TheMediaOnline hoped to flesh out some of the details on the 24-hour news channel in an interview with news chief Jimi Matthews.
But Kganyago said Matthews would not be in a position to answer any questions on the 24-hour news channel.
However, Matthews would answer questions about his opinions on the media environment, said Kganyago.
Matthews had made several interesting statements recently, and TheMediaOnline thought it a good opportunity to ask him about that.
He told Garfield, the host of America’s National Public Radio On the Media programme: “I have a newsroom filled with poorly-trained reporters, where there is no real incentive to go out and break stories. I find a newsroom that is subjected to the demands of the trade unions, where the first recourse to criticism is to call the union rep, that the place is littered with party hacks. It is without a spirit.”
On the same show, press ombudsman Joe Thloloe criticised the SABC, saying its stories were being taken with a pinch of salt. While it should be the crown of journalism, “sadly, it isn’t doing what it should be doing”, said Thloloe.
TheMediaOnline asked Matthews to comment to this. However, a week after the questions were sent to him, there was no sign of any response.
The SABC’s Vuyo Mthembu, of the broadcaster’s communication department, told TheMediaOnline: “Please note that a decision has been taken for Mr Matthews not to respond to the questions. Although they were his personal views you were sourcing, they might ultimately be attributed within the context of his position as Head: TV News at the organisation.
“We regret any inconvenience caused.”
Asked if anyone else would be available to comment, Mthembu said “there is nobody else who can respond to the questions”.
So for now, there is no news on the news channel, which was expected to be part of the SABC’s digital bouquet.
It is public knowledge that the public broadcaster applied for R6.9 billion in government funding over the next three years.

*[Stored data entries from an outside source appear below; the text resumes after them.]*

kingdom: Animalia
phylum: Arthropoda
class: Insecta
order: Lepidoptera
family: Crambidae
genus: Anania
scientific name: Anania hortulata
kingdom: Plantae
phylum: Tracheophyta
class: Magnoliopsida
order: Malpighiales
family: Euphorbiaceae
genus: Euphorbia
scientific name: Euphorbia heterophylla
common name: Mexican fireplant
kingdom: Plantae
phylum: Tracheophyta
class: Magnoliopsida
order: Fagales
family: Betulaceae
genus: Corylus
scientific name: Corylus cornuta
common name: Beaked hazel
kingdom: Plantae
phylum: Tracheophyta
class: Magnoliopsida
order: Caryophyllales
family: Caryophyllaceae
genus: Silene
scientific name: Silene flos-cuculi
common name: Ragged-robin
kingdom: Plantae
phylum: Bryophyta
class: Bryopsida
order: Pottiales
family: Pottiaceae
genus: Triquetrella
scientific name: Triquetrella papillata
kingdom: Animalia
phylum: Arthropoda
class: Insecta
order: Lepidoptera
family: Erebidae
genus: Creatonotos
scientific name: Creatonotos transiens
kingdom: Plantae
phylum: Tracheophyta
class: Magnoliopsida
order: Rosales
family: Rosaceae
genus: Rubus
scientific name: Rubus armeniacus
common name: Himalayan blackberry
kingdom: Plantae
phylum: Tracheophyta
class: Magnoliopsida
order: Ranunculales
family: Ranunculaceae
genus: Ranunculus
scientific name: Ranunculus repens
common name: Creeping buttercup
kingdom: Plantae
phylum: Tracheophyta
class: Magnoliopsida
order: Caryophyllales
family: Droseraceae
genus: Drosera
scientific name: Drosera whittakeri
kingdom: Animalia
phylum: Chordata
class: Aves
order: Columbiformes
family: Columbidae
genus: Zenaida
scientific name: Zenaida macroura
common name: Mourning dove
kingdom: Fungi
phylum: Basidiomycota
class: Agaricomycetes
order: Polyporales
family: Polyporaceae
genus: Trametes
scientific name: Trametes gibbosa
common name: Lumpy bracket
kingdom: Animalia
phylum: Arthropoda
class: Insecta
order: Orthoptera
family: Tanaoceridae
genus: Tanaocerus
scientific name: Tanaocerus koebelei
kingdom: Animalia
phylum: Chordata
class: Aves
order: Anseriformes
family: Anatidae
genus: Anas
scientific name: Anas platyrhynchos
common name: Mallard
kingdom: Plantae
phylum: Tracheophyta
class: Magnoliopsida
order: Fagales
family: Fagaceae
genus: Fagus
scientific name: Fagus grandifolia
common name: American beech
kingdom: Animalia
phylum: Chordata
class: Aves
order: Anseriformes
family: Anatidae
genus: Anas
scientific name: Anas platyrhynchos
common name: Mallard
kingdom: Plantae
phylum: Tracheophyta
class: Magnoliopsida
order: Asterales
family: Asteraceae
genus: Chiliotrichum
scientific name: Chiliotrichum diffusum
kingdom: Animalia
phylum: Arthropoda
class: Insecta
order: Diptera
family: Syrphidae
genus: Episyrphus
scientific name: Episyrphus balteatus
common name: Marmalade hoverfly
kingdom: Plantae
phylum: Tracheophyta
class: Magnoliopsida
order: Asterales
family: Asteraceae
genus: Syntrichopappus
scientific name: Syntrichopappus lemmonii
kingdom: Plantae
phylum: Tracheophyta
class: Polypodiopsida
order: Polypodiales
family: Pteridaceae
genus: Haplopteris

The national treasury gave details of the application to parliament’s portfolio committee on communications in August last year.
According to a report by I-Net Bridge, published on the Mail & Guardian Online, some R384.3 million would be for the 2011/2012 financial year, some R2.026 billion would be for 2012/2013 and the remaining R4.52 billion for the 2013/2014 financial year.
The national treasury last year said the business cases for the SABC’s 24-hour news channel and its sport channel, and its migration to digital terrestrial television, were still outstanding.
The first launch deadline for the 24-hour news channel was April 1 last year, when the SABC said MultiChoice had been chosen to broadcast the channel.
But in May last year, the acting group CEO, Robin Nicholson, who had told parliament it would the broadcaster R80 million per year, said it was not yet ready to air the channel.
“There is an internal target date that we have communicated to the board, but we won’t reveal it until management says it’s going to be delivered by then,” said Nicholson, according to TimesLIVE.
In September last year, the SABC reported on its own website that “plans to establish 24-hour news channels [sic] are on track”.
Quoting chairman Ben Ngubane, the SABC said most stakeholders, including the Independent Communications Authority of South Africa (Icasa) had been advised about the channel.
“We had discussions with Icasa and they are very positive about the 24-hour news channel. It’s important for the country, it’s a very important branding tool for the SABC,” said Ngubane.
He said the broadcaster needed better equipment to launch the channel.
“There is a need for new studios, new equipment, new infrastructure projects, the building itself has to be revamped and made habitable and friendly to the people who occupy it,” said Ngubane.
The SABC website’s report said the board acknowledged that “a lot has to be done”.
The civil society coalition, Support Public Broadcasting (SOS), picketed outside parliament last November, alongside SABC unions, film-makers and non-governmental organisations, to call for, among many other things, transparency at the public broadcaster.
It remains to be seen if that will be realised in 2012.
Fienie Grobler is deputy news editor at the South African Press Association (Sapa).